Forging a world: what the reader doesn’t see

In today’s post, I’ll look at an aspect of worldbuilding the reader doesn’t see – because it doesn’t come to light: abandoned ideas and backstory that don’t make it into the final cut.

I have once seen a mention that most writers cut 20% of the story. When I began, that idea felt unreal – in my blissful ignorance, I couldn’t imagine that anything I wrote wouldn’t be important for the story. But, fortunately, I learned. Through my own experience and through the helpful feedback of my beta readers. It’s hard to guess how much the cuts amounted to, even for the first book I finished some time ago, but I know it’s much more than 20%; my best guess is between 25% and 35%. And while some of it was pure “fluff”, there’s a lot that didn’t make it for other reasons.

Quality over quantity

In my beginnings, and being oblivious to the deeper parts, a lot of what I wrote were combat scenes. A damn lot of them, with not as much story between them. I guess if Michael Bay made fantasy movies instead of Transformers, the result would’ve been similar to my first attempts. The problem arose soon enough – with so many of them, it was hard to differentiate between them and easy to get lost. And their individual impact was low.

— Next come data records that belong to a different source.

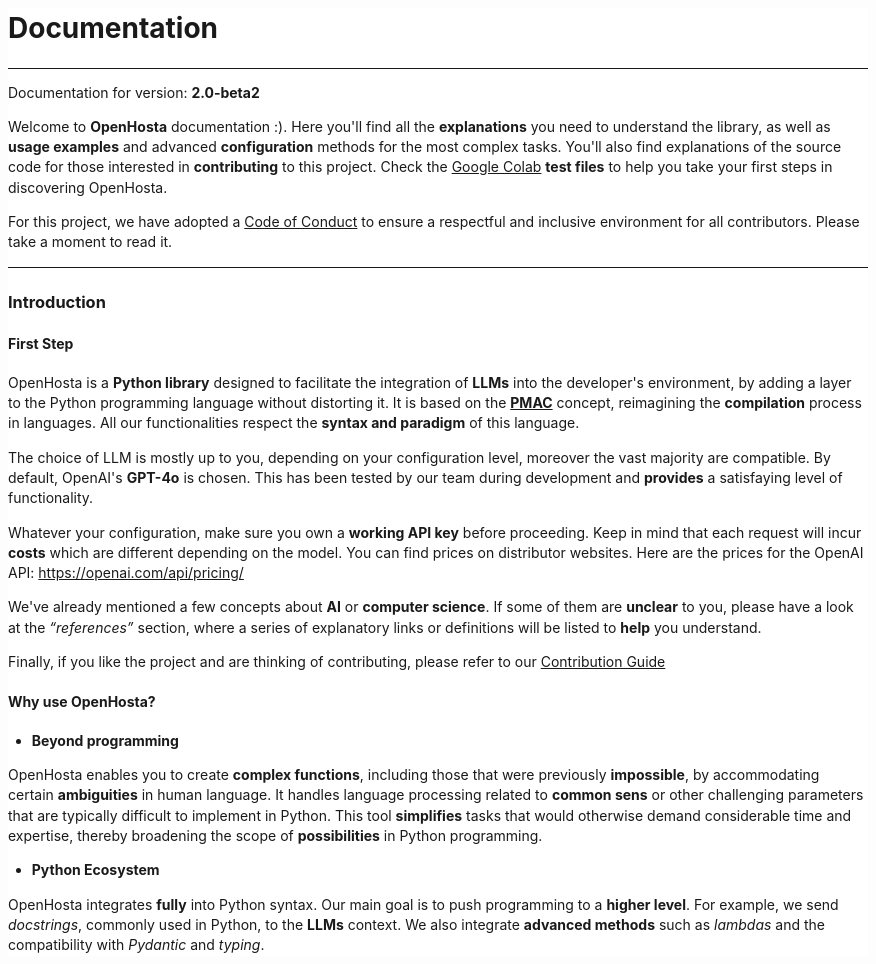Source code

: # Documentation
___

Documentation for version: **2.0-beta2**

Welcome to **OpenHosta** documentation :). Here you'll find all the **explanations** you need to understand the library, as well as **usage examples** and advanced **configuration** methods for the most complex tasks. You'll also find explanations of the source code for those interested in **contributing** to this project. Check the [Google Colab](https://colab.research.google.com/drive/1XKrPrhLlYJD-ULTA8WHzIMqTXkb3iIpb?usp=sharing) **test files** to help you take your first steps in discovering OpenHosta.

For this project, we have adopted a [Code of Conduct](CODE_OF_CONDUCT.md) to ensure a respectful and inclusive environment for all contributors. Please take a moment to read it.

___

### Introduction

#### First Step

OpenHosta is a **Python library** designed to facilitate the integration of **LLMs** into the developer's environment, by adding a layer to the Python programming language without distorting it. It is based on the [**PMAC**](PMAC.md) concept, reimagining the **compilation** process in languages. All our functionalities respect the **syntax and paradigm** of this language. 

The choice of LLM is mostly up to you, depending on your configuration level, moreover the vast majority are compatible. By default, OpenAI's **GPT-4o** is chosen. This has been tested by our team during development and **provides** a satisfaying level of functionality. 

Whatever your configuration, make sure you own a **working API key** before proceeding. Keep in mind that each request will incur **costs** which are different depending on the model. You can find prices on distributor websites. Here are the prices for the OpenAI API: https://openai.com/api/pricing/

We've already mentioned a few concepts about **AI** or **computer science**. If some of them are **unclear** to you, please have a look at the *“references”* section, where a series of explanatory links or definitions will be listed to **help** you understand.

Finally, if you like the project and are thinking of contributing, please refer to our [Contribution Guide](CONTRIBUTING.md)

#### Why use OpenHosta?

- **Beyond programming**

OpenHosta enables you to create **complex functions**, including those that were previously **impossible**, by accommodating certain **ambiguities** in human language. It handles language processing related to **common sens** or other challenging parameters that are typically difficult to implement in Python. This tool **simplifies** tasks that would otherwise demand considerable time and expertise, thereby broadening the scope of **possibilities** in Python programming.

- **Python Ecosystem**

OpenHosta integrates **fully** into Python syntax. Our main goal is to push programming to a **higher level**. For example, we send *docstrings*, commonly used in Python, to the **LLMs** context. We also integrate **advanced methods** such as *lambdas* and the compatibility with *Pydantic* and *typing*.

Hard as it was at first, the solution was relatively simple – I cut a lot of those scenes, reusing the good elements and making sure the individual impact was higher. Quality over quantity. And it gave me more time to focus on the actual story with the space freed by those cuts.

Drawn-out intro

When I began, it was easy to want to tell all the backstories and the worldbuilding, and I believed it was needed right at the beginning, so the reader has all the information at hand. We all make mistakes, I guess. This led to a low pace in the early book. By the time something noteworthy for the whole story started to happen, it was more than 30% through the book.

Eventually, I realized (with the help of my beta readers) that a lot of that could be compressed into mentions, especially if the details weren’t that important (another hard lesson to learn). Again, this led to repurposing some elements and major cuts to excessive combat scenes with low impact. The same was the case with the early development of some characters, which benefited from better pacing.

Excessive backstory

It’s easy to create a complex backstory – it gives our stories depth. But, for a beginner, it can be difficult to find the sweet spot for how much to show and when.

When I started, I wanted to tell in detail the backstory of the conflict, which takes place several generations before the “main” story. Even underdeveloped, it was around 20000 words – the size of a novella. Along with the drawn-out beginning, the result was that it took way too long to get to the main point. I tried to compress that story down to 1-2 chapters, but that failed because it was simply too much to tell in such a limited scope.

Eventually, I made the hard decision. I cut that part completely. Not to delete it forever, but to use it later. Back then, I even expanded it, in a rough version, to almost double length, which made it clear that this could easily be a separate story – one I haven’t had the chance to develop further since then, but one I plan to return to, eventually.

The lesson was also that it can be hard to judge the scope of some elements and how to tackle them until we try a couple of times. The backstory proved itself to be a solid foundation for a future prequel, where I can do the events justice more than a compressed intro in the first book would allow.


Despite the tough decisions, I look back at those choices with fondness – a part of the early learning curve and the ability to make hard decisions and to take advice and feedback that aren’t always easy to accept at first, even when you know it’s meant well.